Aoife’s work begins most often with observations of mediated landscapes; thinking about how our view of the world is consistently framed by windows, edges of photographs or scaled down to fit on a screen. This mediation also comes from the hazy edges of a memory of a place. Having been to every place that appears in their work, Aoife’s references are aided by photographs but never reliant on them.
With have an intense, innate sense of pattern and visual balance, Aoife sees connections between almost everything: “Though not religious, I am fascinated by faith and belief in something that interconnects the natural world to us and to the wider universe; patterns and alignments that seem too perfect to be random. As Douglas Adams would define it: ‘The fundamental interconnectedness of all things”
Process is increasingly important to their practice; slowly learning to work with materials rather than fight against them. This includes pouring, dripping, working intuitively with their hands on a canvas large enough for this to be almost gestural – complementing the tight perfection of geometry.
Leaving smudges or fingerprints and crafting their own surfaces means they maintain physical control over, and connection to every step of the process.
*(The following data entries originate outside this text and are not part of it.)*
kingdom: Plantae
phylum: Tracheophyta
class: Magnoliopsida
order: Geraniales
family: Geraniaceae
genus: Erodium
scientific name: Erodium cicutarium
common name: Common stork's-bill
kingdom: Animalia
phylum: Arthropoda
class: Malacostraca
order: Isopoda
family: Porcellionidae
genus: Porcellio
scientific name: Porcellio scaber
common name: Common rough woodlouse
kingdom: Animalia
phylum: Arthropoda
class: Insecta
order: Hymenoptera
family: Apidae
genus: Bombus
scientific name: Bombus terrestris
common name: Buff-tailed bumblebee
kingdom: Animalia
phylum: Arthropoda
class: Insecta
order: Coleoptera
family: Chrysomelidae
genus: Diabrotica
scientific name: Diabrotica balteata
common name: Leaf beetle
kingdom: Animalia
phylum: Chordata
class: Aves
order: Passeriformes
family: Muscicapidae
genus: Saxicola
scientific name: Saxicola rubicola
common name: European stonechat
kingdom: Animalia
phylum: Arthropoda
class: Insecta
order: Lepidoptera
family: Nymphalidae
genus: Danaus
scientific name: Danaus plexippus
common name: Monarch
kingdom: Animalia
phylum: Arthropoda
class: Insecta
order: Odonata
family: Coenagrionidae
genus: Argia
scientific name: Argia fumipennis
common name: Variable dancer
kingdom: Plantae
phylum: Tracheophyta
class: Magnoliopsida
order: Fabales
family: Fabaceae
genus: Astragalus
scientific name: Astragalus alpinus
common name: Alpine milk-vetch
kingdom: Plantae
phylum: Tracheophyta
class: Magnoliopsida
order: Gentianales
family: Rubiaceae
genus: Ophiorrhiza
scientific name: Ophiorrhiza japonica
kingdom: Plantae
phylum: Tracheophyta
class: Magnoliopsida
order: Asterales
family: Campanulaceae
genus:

They remain very aware of this surface and the picture plane: of the illusion of layers created by pushing edges back or pulling others forward. An illusion of depth remains on a flat surface – extending to or conscious of the 3D edges of canvas.
“I like that my work is slightly obnoxious now and demands attention, with elements of both juvenile expression and kitsch, commercial landscape painting. I like being an intersection of high and 'low' art.”